··· Records to process
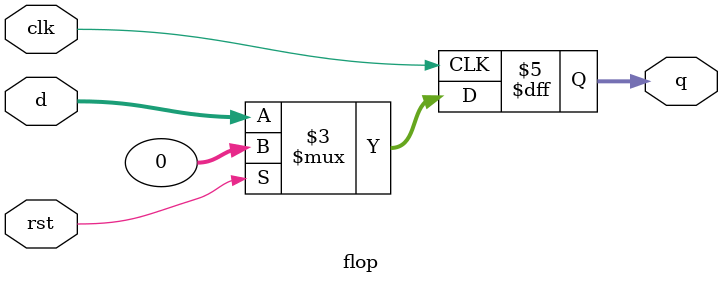
<source format=sv>
module flop(
    input  logic        clk,
    input  logic        rst,
    input  logic [31:0] d,
    output logic [31:0] q);

    // Register Flipflop
    always_ff @(posedge clk)
        if (rst) q <= 32'b0;
        else q <= d;

endmodule

</source>
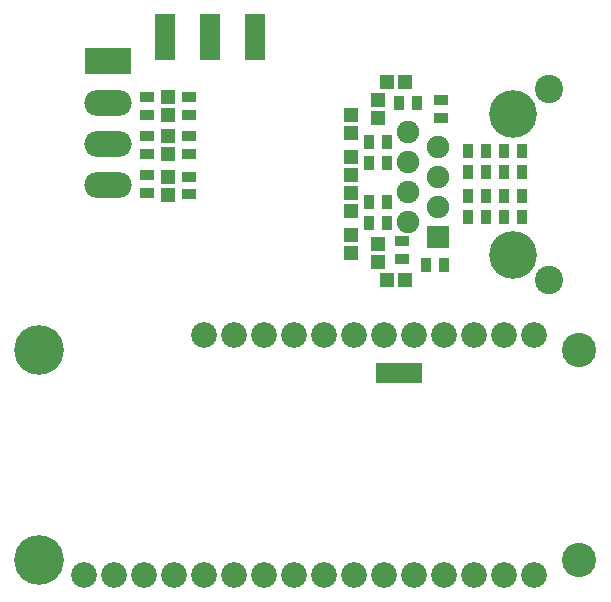
<source format=gbs>
G04 #@! TF.GenerationSoftware,KiCad,Pcbnew,(2017-06-19 revision 6733101c6)-makepkg*
G04 #@! TF.CreationDate,2017-08-21T23:10:13+09:30*
G04 #@! TF.ProjectId,ATM90E3x_fw,41544D39304533785F66772E6B696361,rev?*
G04 #@! TF.SameCoordinates,Original
G04 #@! TF.FileFunction,Soldermask,Bot*
G04 #@! TF.FilePolarity,Negative*
%FSLAX46Y46*%
G04 Gerber Fmt 4.6, Leading zero omitted, Abs format (unit mm)*
G04 Created by KiCad (PCBNEW (2017-06-19 revision 6733101c6)-makepkg) date 08/21/17 23:10:13*
%MOMM*%
%LPD*%
G01*
G04 APERTURE LIST*
%ADD10C,0.100000*%
%ADD11O,4.000000X2.200000*%
%ADD12R,4.000000X2.200000*%
%ADD13R,1.670000X1.370000*%
%ADD14C,2.400000*%
%ADD15C,4.050000*%
%ADD16R,1.900000X1.900000*%
%ADD17C,1.900000*%
%ADD18R,0.900000X1.300000*%
%ADD19R,1.370000X1.670000*%
%ADD20C,2.178000*%
%ADD21C,4.210000*%
%ADD22C,2.899360*%
%ADD23R,1.150000X1.200000*%
%ADD24R,1.200000X1.150000*%
%ADD25R,1.300000X0.900000*%
G04 APERTURE END LIST*
D10*
D11*
X115316000Y-57236000D03*
X115316000Y-53736000D03*
X115316000Y-50236000D03*
D12*
X115316000Y-46736000D03*
D13*
X120142000Y-45974000D03*
X120142000Y-44704000D03*
X120142000Y-43434000D03*
X127762000Y-45974000D03*
X127762000Y-44704000D03*
X127762000Y-43434000D03*
X123952000Y-45974000D03*
X123952000Y-44704000D03*
X123952000Y-43434000D03*
D14*
X152656000Y-65279000D03*
X152656000Y-49089000D03*
D15*
X149606000Y-51249000D03*
X149606000Y-63119000D03*
D16*
X143256000Y-61629000D03*
D17*
X140716000Y-60359000D03*
X143256000Y-59089000D03*
X140716000Y-57819000D03*
X143256000Y-56549000D03*
X140716000Y-55279000D03*
X143256000Y-54009000D03*
X140716000Y-52739000D03*
D18*
X137426000Y-55372000D03*
X138926000Y-55372000D03*
D19*
X138684000Y-73152000D03*
X139954000Y-73152000D03*
X141224000Y-73152000D03*
D20*
X113335000Y-90220800D03*
X115875000Y-90220800D03*
X118415000Y-90220800D03*
X120955000Y-90220800D03*
X123495000Y-90220800D03*
X126035000Y-90220800D03*
X128575000Y-90220800D03*
X131115000Y-90220800D03*
X133655000Y-90220800D03*
X136195000Y-90220800D03*
X138735000Y-90220800D03*
X141275000Y-90220800D03*
X143815000Y-90220800D03*
X146355000Y-90220800D03*
X148895000Y-90220800D03*
X151435000Y-90220800D03*
X151435000Y-69900800D03*
X148895000Y-69900800D03*
X146355000Y-69900800D03*
X143815000Y-69900800D03*
X141275000Y-69900800D03*
X138735000Y-69900800D03*
X136195000Y-69900800D03*
X133655000Y-69900800D03*
X131115000Y-69900800D03*
X128575000Y-69900800D03*
X126035000Y-69900800D03*
X123495000Y-69900800D03*
D21*
X109525000Y-71170800D03*
X109525000Y-88950800D03*
D22*
X155245000Y-71170800D03*
X155245000Y-88950800D03*
D23*
X120396000Y-49784000D03*
X120396000Y-51284000D03*
D24*
X140450000Y-48514000D03*
X138950000Y-48514000D03*
D23*
X138176000Y-63742000D03*
X138176000Y-62242000D03*
D24*
X140450000Y-65278000D03*
X138950000Y-65278000D03*
D23*
X135890000Y-56376000D03*
X135890000Y-54876000D03*
X135890000Y-52820000D03*
X135890000Y-51320000D03*
X120396000Y-56539000D03*
X120396000Y-58039000D03*
X120396000Y-53086000D03*
X120396000Y-54586000D03*
X135890000Y-62980000D03*
X135890000Y-61480000D03*
X135890000Y-59424000D03*
X135890000Y-57924000D03*
X138176000Y-50050000D03*
X138176000Y-51550000D03*
D18*
X137426000Y-60452000D03*
X138926000Y-60452000D03*
X137426000Y-58674000D03*
X138926000Y-58674000D03*
X139966000Y-50292000D03*
X141466000Y-50292000D03*
D25*
X118618000Y-51284000D03*
X118618000Y-49784000D03*
X122174000Y-49784000D03*
X122174000Y-51284000D03*
D18*
X145820000Y-54356000D03*
X147320000Y-54356000D03*
D25*
X143510000Y-50050000D03*
X143510000Y-51550000D03*
D18*
X148844000Y-54356000D03*
X150344000Y-54356000D03*
D25*
X118618000Y-57900000D03*
X118618000Y-56400000D03*
D18*
X145820000Y-58166000D03*
X147320000Y-58166000D03*
D25*
X122174000Y-56515000D03*
X122174000Y-58015000D03*
X118618000Y-54586000D03*
X118618000Y-53086000D03*
X122174000Y-53086000D03*
X122174000Y-54586000D03*
D18*
X148844000Y-58166000D03*
X150344000Y-58166000D03*
X137426000Y-53594000D03*
X138926000Y-53594000D03*
X148868000Y-59944000D03*
X150368000Y-59944000D03*
X145820000Y-59944000D03*
X147320000Y-59944000D03*
X148868000Y-56134000D03*
X150368000Y-56134000D03*
X145820000Y-56134000D03*
X147320000Y-56134000D03*
X142252000Y-64008000D03*
X143752000Y-64008000D03*
D25*
X140208000Y-63488000D03*
X140208000Y-61988000D03*
M02*

</source>
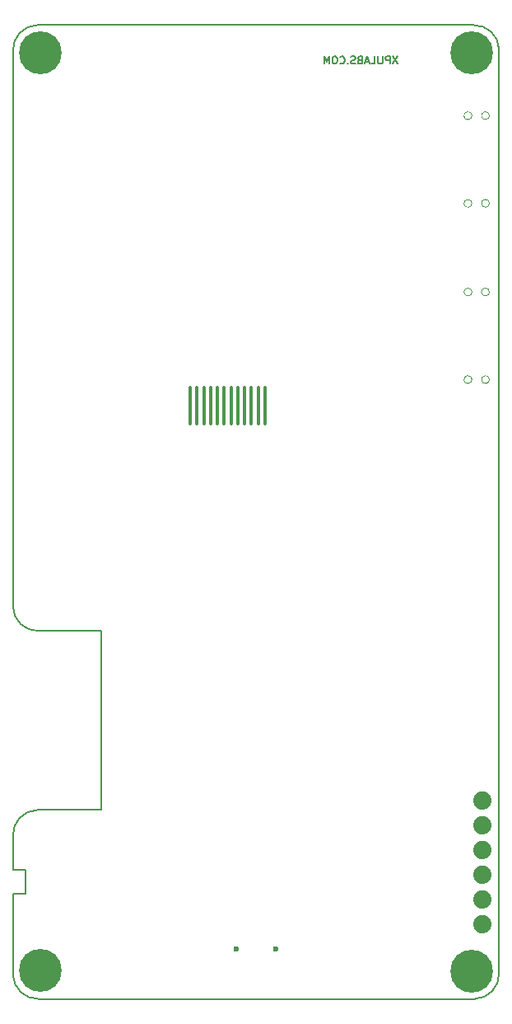
<source format=gbs>
%TF.GenerationSoftware,KiCad,Pcbnew,6.0.6-3a73a75311~116~ubuntu20.04.1*%
%TF.CreationDate,2022-08-17T13:19:53+08:00*%
%TF.ProjectId,Maple_Eye_Alef_V12,4d61706c-655f-4457-9965-5f416c65665f,rev?*%
%TF.SameCoordinates,Original*%
%TF.FileFunction,Soldermask,Bot*%
%TF.FilePolarity,Negative*%
%FSLAX46Y46*%
G04 Gerber Fmt 4.6, Leading zero omitted, Abs format (unit mm)*
G04 Created by KiCad (PCBNEW 6.0.6-3a73a75311~116~ubuntu20.04.1) date 2022-08-17 13:19:53*
%MOMM*%
%LPD*%
G01*
G04 APERTURE LIST*
G04 Aperture macros list*
%AMRoundRect*
0 Rectangle with rounded corners*
0 $1 Rounding radius*
0 $2 $3 $4 $5 $6 $7 $8 $9 X,Y pos of 4 corners*
0 Add a 4 corners polygon primitive as box body*
4,1,4,$2,$3,$4,$5,$6,$7,$8,$9,$2,$3,0*
0 Add four circle primitives for the rounded corners*
1,1,$1+$1,$2,$3*
1,1,$1+$1,$4,$5*
1,1,$1+$1,$6,$7*
1,1,$1+$1,$8,$9*
0 Add four rect primitives between the rounded corners*
20,1,$1+$1,$2,$3,$4,$5,0*
20,1,$1+$1,$4,$5,$6,$7,0*
20,1,$1+$1,$6,$7,$8,$9,0*
20,1,$1+$1,$8,$9,$2,$3,0*%
G04 Aperture macros list end*
%TA.AperFunction,Profile*%
%ADD10C,0.150000*%
%TD*%
%ADD11C,0.152400*%
%TA.AperFunction,Profile*%
%ADD12C,0.100000*%
%TD*%
%ADD13C,0.700000*%
%ADD14C,4.400000*%
%ADD15C,0.600000*%
%ADD16C,1.879600*%
%ADD17RoundRect,0.100000X0.100000X-1.900000X0.100000X1.900000X-0.100000X1.900000X-0.100000X-1.900000X0*%
G04 APERTURE END LIST*
D10*
X217516861Y-150099994D02*
G75*
G03*
X219999992Y-147476295I-70261J2553394D01*
G01*
X172477803Y-50100089D02*
G75*
G03*
X169999990Y-52730310I76197J-2554011D01*
G01*
X172488739Y-130703189D02*
G75*
G03*
X169999990Y-133326905I67461J-2556211D01*
G01*
X171331992Y-136824593D02*
X171331992Y-139262993D01*
X169999995Y-147606600D02*
G75*
G03*
X172627800Y-150100005I2560605J67200D01*
G01*
X170000006Y-109815661D02*
G75*
G03*
X172628105Y-112313593I2562994J65061D01*
G01*
X219999992Y-147476295D02*
X219999992Y-52579731D01*
X179078992Y-112313593D02*
X179078992Y-130703193D01*
X179078992Y-112313593D02*
X172628105Y-112313593D01*
X220000000Y-52579731D02*
G75*
G03*
X217374090Y-50100001I-2552800J-73069D01*
G01*
X171331992Y-139262993D02*
X169999990Y-139262993D01*
X172477800Y-50100001D02*
X217374090Y-50100001D01*
X172627800Y-150100005D02*
X217516861Y-150100005D01*
X169999990Y-147606600D02*
X169999990Y-139262993D01*
X179078992Y-130703193D02*
X172488739Y-130703193D01*
X169999990Y-109815661D02*
X169999990Y-52730310D01*
X169999990Y-136824593D02*
X169999990Y-133326905D01*
X169999990Y-136824593D02*
X171331992Y-136824593D01*
D11*
X209567800Y-53319314D02*
X209059800Y-54081314D01*
X209059800Y-53319314D02*
X209567800Y-54081314D01*
X208769514Y-54081314D02*
X208769514Y-53319314D01*
X208479228Y-53319314D01*
X208406657Y-53355600D01*
X208370371Y-53391885D01*
X208334085Y-53464457D01*
X208334085Y-53573314D01*
X208370371Y-53645885D01*
X208406657Y-53682171D01*
X208479228Y-53718457D01*
X208769514Y-53718457D01*
X208007514Y-53319314D02*
X208007514Y-53936171D01*
X207971228Y-54008742D01*
X207934942Y-54045028D01*
X207862371Y-54081314D01*
X207717228Y-54081314D01*
X207644657Y-54045028D01*
X207608371Y-54008742D01*
X207572085Y-53936171D01*
X207572085Y-53319314D01*
X206846371Y-54081314D02*
X207209228Y-54081314D01*
X207209228Y-53319314D01*
X206628657Y-53863600D02*
X206265800Y-53863600D01*
X206701228Y-54081314D02*
X206447228Y-53319314D01*
X206193228Y-54081314D01*
X205685228Y-53682171D02*
X205576371Y-53718457D01*
X205540085Y-53754742D01*
X205503800Y-53827314D01*
X205503800Y-53936171D01*
X205540085Y-54008742D01*
X205576371Y-54045028D01*
X205648942Y-54081314D01*
X205939228Y-54081314D01*
X205939228Y-53319314D01*
X205685228Y-53319314D01*
X205612657Y-53355600D01*
X205576371Y-53391885D01*
X205540085Y-53464457D01*
X205540085Y-53537028D01*
X205576371Y-53609600D01*
X205612657Y-53645885D01*
X205685228Y-53682171D01*
X205939228Y-53682171D01*
X205213514Y-54045028D02*
X205104657Y-54081314D01*
X204923228Y-54081314D01*
X204850657Y-54045028D01*
X204814371Y-54008742D01*
X204778085Y-53936171D01*
X204778085Y-53863600D01*
X204814371Y-53791028D01*
X204850657Y-53754742D01*
X204923228Y-53718457D01*
X205068371Y-53682171D01*
X205140942Y-53645885D01*
X205177228Y-53609600D01*
X205213514Y-53537028D01*
X205213514Y-53464457D01*
X205177228Y-53391885D01*
X205140942Y-53355600D01*
X205068371Y-53319314D01*
X204886942Y-53319314D01*
X204778085Y-53355600D01*
X204451514Y-54008742D02*
X204415228Y-54045028D01*
X204451514Y-54081314D01*
X204487800Y-54045028D01*
X204451514Y-54008742D01*
X204451514Y-54081314D01*
X203653228Y-54008742D02*
X203689514Y-54045028D01*
X203798371Y-54081314D01*
X203870942Y-54081314D01*
X203979800Y-54045028D01*
X204052371Y-53972457D01*
X204088657Y-53899885D01*
X204124942Y-53754742D01*
X204124942Y-53645885D01*
X204088657Y-53500742D01*
X204052371Y-53428171D01*
X203979800Y-53355600D01*
X203870942Y-53319314D01*
X203798371Y-53319314D01*
X203689514Y-53355600D01*
X203653228Y-53391885D01*
X203181514Y-53319314D02*
X203036371Y-53319314D01*
X202963800Y-53355600D01*
X202891228Y-53428171D01*
X202854942Y-53573314D01*
X202854942Y-53827314D01*
X202891228Y-53972457D01*
X202963800Y-54045028D01*
X203036371Y-54081314D01*
X203181514Y-54081314D01*
X203254085Y-54045028D01*
X203326657Y-53972457D01*
X203362942Y-53827314D01*
X203362942Y-53573314D01*
X203326657Y-53428171D01*
X203254085Y-53355600D01*
X203181514Y-53319314D01*
X202528371Y-54081314D02*
X202528371Y-53319314D01*
X202274371Y-53863600D01*
X202020371Y-53319314D01*
X202020371Y-54081314D01*
D12*
%TO.C,MENU1*%
X218560203Y-77101985D02*
G75*
G03*
X218575051Y-77100779I40322J-404435D01*
G01*
X216760203Y-77101985D02*
G75*
G03*
X216775051Y-77100779I40322J-404435D01*
G01*
%TO.C,DOWN1*%
X216760203Y-68001985D02*
G75*
G03*
X216775051Y-68000779I40322J-404435D01*
G01*
X218560203Y-68001985D02*
G75*
G03*
X218575051Y-68000779I40322J-404435D01*
G01*
%TO.C,UP1*%
X218560203Y-59001985D02*
G75*
G03*
X218575051Y-59000779I40322J-404435D01*
G01*
X216760203Y-59001985D02*
G75*
G03*
X216775051Y-59000779I40322J-404435D01*
G01*
%TO.C,PLAY1*%
X216760203Y-86101985D02*
G75*
G03*
X216775051Y-86100779I40322J-404435D01*
G01*
X218560203Y-86101985D02*
G75*
G03*
X218575051Y-86100779I40322J-404435D01*
G01*
%TD*%
D13*
%TO.C,H4*%
X216033274Y-54066726D03*
X218366726Y-51733274D03*
X218366726Y-54066726D03*
X217200000Y-51250000D03*
X216033274Y-51733274D03*
D14*
X217200000Y-52900000D03*
D13*
X218850000Y-52900000D03*
X215550000Y-52900000D03*
X217200000Y-54550000D03*
%TD*%
%TO.C,H2*%
X217200000Y-145650000D03*
X218366726Y-148466726D03*
X216033274Y-148466726D03*
X215550000Y-147300000D03*
X218850000Y-147300000D03*
D14*
X217200000Y-147300000D03*
D13*
X218366726Y-146133274D03*
X217200000Y-148950000D03*
X216033274Y-146133274D03*
%TD*%
%TO.C,H3*%
X173966726Y-51733274D03*
D14*
X172800000Y-52900000D03*
D13*
X172800000Y-51250000D03*
X171633274Y-54066726D03*
X174450000Y-52900000D03*
X172800000Y-54550000D03*
X171150000Y-52900000D03*
X173966726Y-54066726D03*
X171633274Y-51733274D03*
%TD*%
D15*
%TO.C,J1*%
X193000004Y-144949986D03*
X196999996Y-144949986D03*
%TD*%
D16*
%TO.C,J3*%
X218300000Y-129700000D03*
X218300000Y-132240000D03*
X218300000Y-134780000D03*
X218300000Y-137320000D03*
X218300000Y-139860000D03*
X218300000Y-142400000D03*
%TD*%
D13*
%TO.C,H1*%
X173966726Y-146033274D03*
X172800000Y-148850000D03*
X171633274Y-148366726D03*
X172800000Y-145550000D03*
X174450000Y-147200000D03*
X171150000Y-147200000D03*
X173966726Y-148366726D03*
X171633274Y-146033274D03*
D14*
X172800000Y-147200000D03*
%TD*%
D17*
%TO.C,J6*%
X188234800Y-89149000D03*
X188934800Y-89149000D03*
X189634800Y-89149000D03*
X190334800Y-89149000D03*
X191034800Y-89149000D03*
X191734800Y-89149000D03*
X192434800Y-89149000D03*
X193134800Y-89149000D03*
X193834800Y-89149000D03*
X194534800Y-89149000D03*
X195234800Y-89149000D03*
X195934800Y-89149000D03*
%TD*%
M02*

</source>
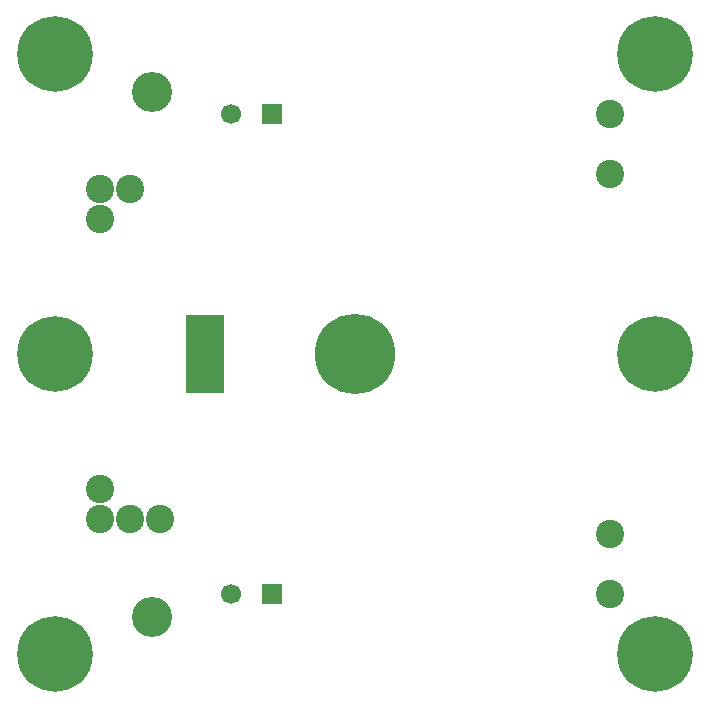
<source format=gbr>
G04 #@! TF.FileFunction,Soldermask,Bot*
%FSLAX46Y46*%
G04 Gerber Fmt 4.6, Leading zero omitted, Abs format (unit mm)*
G04 Created by KiCad (PCBNEW 4.0.5) date 04/25/17 13:15:46*
%MOMM*%
%LPD*%
G01*
G04 APERTURE LIST*
%ADD10C,0.100000*%
%ADD11C,1.700000*%
%ADD12R,1.700000X1.700000*%
%ADD13C,3.400000*%
%ADD14C,2.400000*%
%ADD15C,6.800000*%
%ADD16R,3.200000X6.600000*%
%ADD17C,6.400000*%
G04 APERTURE END LIST*
D10*
D11*
X141915000Y-55880000D03*
D12*
X145415000Y-55880000D03*
D11*
X141915000Y-96520000D03*
D12*
X145415000Y-96520000D03*
D13*
X135255000Y-53975000D03*
X135255000Y-98425000D03*
D14*
X133350000Y-62230000D03*
X130810000Y-62230000D03*
X130810000Y-64770000D03*
X130810000Y-87630000D03*
X130810000Y-90170000D03*
X133350000Y-90170000D03*
X135890000Y-90170000D03*
X173990000Y-55880000D03*
X173990000Y-60960000D03*
X173990000Y-91440000D03*
X173990000Y-96520000D03*
D15*
X152400000Y-76200000D03*
D16*
X139700000Y-76200000D03*
D17*
X177800000Y-50800000D03*
X127000000Y-50800000D03*
X177800000Y-76200000D03*
X127000000Y-76200000D03*
X127000000Y-101600000D03*
X177800000Y-101600000D03*
M02*

</source>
······
- **Task prompt**:
Could you report how many lines in the data above include the word "GenerationSoftware"? Give the number and nothing more.

- **Response to this exercise**:
2